═══ Supplied data

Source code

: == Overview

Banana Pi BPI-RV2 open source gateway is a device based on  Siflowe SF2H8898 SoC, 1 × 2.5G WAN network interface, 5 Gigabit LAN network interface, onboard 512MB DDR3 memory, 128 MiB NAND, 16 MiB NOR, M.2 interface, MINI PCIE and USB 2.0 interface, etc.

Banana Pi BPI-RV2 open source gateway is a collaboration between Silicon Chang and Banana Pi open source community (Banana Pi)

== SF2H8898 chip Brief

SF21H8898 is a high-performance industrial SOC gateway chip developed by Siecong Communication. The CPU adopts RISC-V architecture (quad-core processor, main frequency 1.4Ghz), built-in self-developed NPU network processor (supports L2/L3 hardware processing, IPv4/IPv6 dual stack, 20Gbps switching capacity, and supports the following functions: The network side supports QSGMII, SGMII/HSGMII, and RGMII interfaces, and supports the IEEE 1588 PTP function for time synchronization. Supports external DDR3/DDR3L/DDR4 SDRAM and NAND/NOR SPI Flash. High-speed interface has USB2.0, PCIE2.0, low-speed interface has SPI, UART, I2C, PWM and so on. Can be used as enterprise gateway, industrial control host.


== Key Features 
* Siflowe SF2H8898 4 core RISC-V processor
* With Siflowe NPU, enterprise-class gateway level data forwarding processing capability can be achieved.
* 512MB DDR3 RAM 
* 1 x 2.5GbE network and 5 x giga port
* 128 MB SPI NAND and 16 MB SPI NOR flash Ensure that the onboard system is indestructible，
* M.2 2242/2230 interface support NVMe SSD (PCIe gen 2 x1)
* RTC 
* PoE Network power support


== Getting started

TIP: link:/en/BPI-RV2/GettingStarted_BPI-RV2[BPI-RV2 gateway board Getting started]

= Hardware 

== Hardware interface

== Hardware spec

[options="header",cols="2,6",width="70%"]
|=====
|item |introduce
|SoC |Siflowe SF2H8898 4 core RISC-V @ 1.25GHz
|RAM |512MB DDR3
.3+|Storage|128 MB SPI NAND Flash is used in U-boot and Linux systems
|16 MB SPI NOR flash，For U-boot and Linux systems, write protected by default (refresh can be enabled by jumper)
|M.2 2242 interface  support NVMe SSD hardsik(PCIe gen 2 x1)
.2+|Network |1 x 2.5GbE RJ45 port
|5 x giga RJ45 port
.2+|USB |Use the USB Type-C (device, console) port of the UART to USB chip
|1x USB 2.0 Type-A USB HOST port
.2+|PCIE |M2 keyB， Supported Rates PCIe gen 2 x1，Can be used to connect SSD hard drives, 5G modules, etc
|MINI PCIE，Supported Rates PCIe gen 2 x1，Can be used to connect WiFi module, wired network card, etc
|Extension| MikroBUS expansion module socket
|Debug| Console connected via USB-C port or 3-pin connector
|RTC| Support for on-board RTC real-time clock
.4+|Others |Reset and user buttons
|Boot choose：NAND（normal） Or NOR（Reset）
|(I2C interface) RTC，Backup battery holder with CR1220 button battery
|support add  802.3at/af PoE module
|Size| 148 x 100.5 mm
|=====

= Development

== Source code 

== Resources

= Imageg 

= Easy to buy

══════

= Your goal =
Exactly as written, please reproduce the lines from the first line of the data to the line containing "core RISC-V processor", inclusive, and nothing else.

= Expected output =
Source code

: == Overview

Banana Pi BPI-RV2 open source gateway is a device based on  Siflowe SF2H8898 SoC, 1 × 2.5G WAN network interface, 5 Gigabit LAN network interface, onboard 512MB DDR3 memory, 128 MiB NAND, 16 MiB NOR, M.2 interface, MINI PCIE and USB 2.0 interface, etc.

Banana Pi BPI-RV2 open source gateway is a collaboration between Silicon Chang and Banana Pi open source community (Banana Pi)

== SF2H8898 chip Brief

SF21H8898 is a high-performance industrial SOC gateway chip developed by Siecong Communication. The CPU adopts RISC-V architecture (quad-core processor, main frequency 1.4Ghz), built-in self-developed NPU network processor (supports L2/L3 hardware processing, IPv4/IPv6 dual stack, 20Gbps switching capacity, and supports the following functions: The network side supports QSGMII, SGMII/HSGMII, and RGMII interfaces, and supports the IEEE 1588 PTP function for time synchronization. Supports external DDR3/DDR3L/DDR4 SDRAM and NAND/NOR SPI Flash. High-speed interface has USB2.0, PCIE2.0, low-speed interface has SPI, UART, I2C, PWM and so on. Can be used as enterprise gateway, industrial control host.


== Key Features 
* Siflowe SF2H8898 4 core RISC-V processor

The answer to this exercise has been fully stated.